Word-Of-the-Week #912: Pleasing

January 27, 2022 by · Comments Off on Word-Of-the-Week #912: Pleasing 

Pleasingto do what is wanted by a person.

Have you ever done something for someone that they wanted, and you didn’t? How comfortable are you with expressing your needs and wants? Are you clear about your personal values?

This week features excerpts from the 2nd half of “This Is What It Looks Like to Set Personal and Emotional Boundaries. We all need to set them—here’s what that means and how to do it for mental well-being,” by Elizabeth Yuko at Real Simple.

“Here are some strategies and examples from our experts to help you get started.

1. Think through what you need/want to accomplish by setting boundaries.

You may not immediately know which parts of your life are most in need of boundaries, and that’s OK. Give yourself the time and space for self-awareness and reflection, and then to process your thoughts and gain a sense of clarity. “Verbalizing and naming emotions allows individuals to understand different perspectives and makes a request appear more like a request rather than a criticism,” says Dr. Magavi.

2. Use your personal values as a guide.

When it comes to setting boundaries, Flint says they need to be in line with your personal values. She notes that we do have some control over scenarios like these when we are mindful of what our values are, and prioritize what brings us contentment, fulfillment, and joy.

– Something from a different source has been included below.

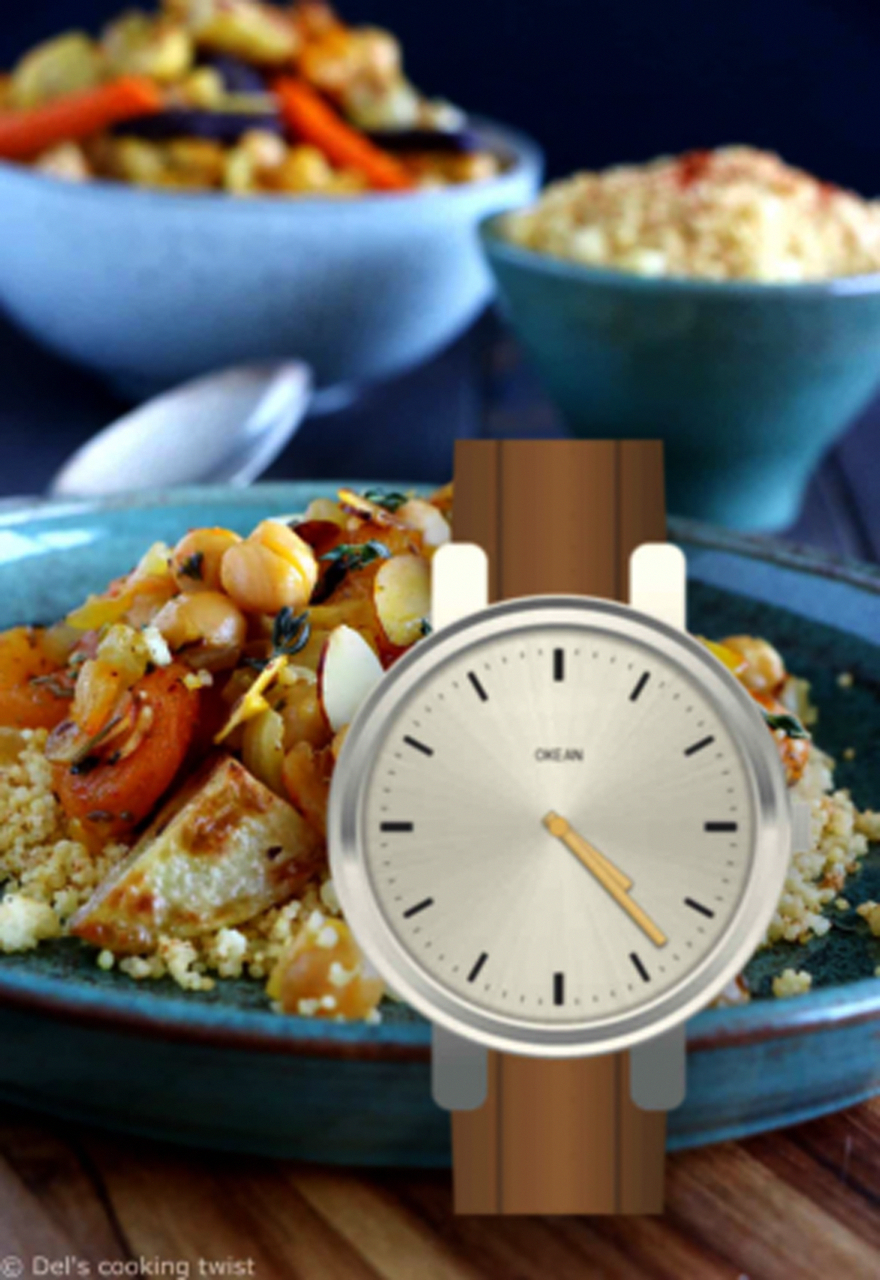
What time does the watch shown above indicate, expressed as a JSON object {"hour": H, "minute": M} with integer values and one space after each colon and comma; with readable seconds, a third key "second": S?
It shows {"hour": 4, "minute": 23}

3. Understand that different relationships require different boundaries.

Boundaries are often very different depending on the situation and the people involved, according to Manly. For example, you may have very flexible boundaries with an intimate partner. “Intimacy thrives when both partners understand and honor each other’s boundary needs, and this respectful attitude contributes to the ongoing boundary flexibility,” she explains.

In a work setting, however, it is appropriate for employers and staff members to have more rigid boundaries. “Certain behaviors, such as sharing of personal information, sexual contact, and flirting—especially between management and staff—are generally inappropriate, and often illegal,” Manly notes.

And when it comes to family members, the nature of healthy boundaries depends on the overall family dynamics. “If family members tend to be overbearing, fairly rigid boundaries may be needed for psychological well-being,” she says. “If family members are respectful and considerate, boundaries may be far more flexible in nature.”

4. Evaluate your relationships.

Knowing that different types of relationships require their own set of boundaries, it’s time to take a closer look at those relationships. “In order for you to know where you need to put boundaries in place, you need to evaluate your relationships and what you value in your life,” Flint says. “If you aren’t getting enough of what you value—like family time, financial security, etc.—then how do you set a boundary to support the fulfillment of bringing my life into more balance? Boundaries are often trial-and-error as we start. It is OK to ‘tweak’ them over time so that they are the right expression of your limits.”

5. Realize that it takes practice and patience.

For some people, even thinking about setting boundaries can trigger anxiety. “As you practice setting boundaries, you may certainly feel anxious and unsettled until it becomes natural,” Manly explains. “Even if it’s tough at first, practice stating your truth with dignity, courage, and respect.”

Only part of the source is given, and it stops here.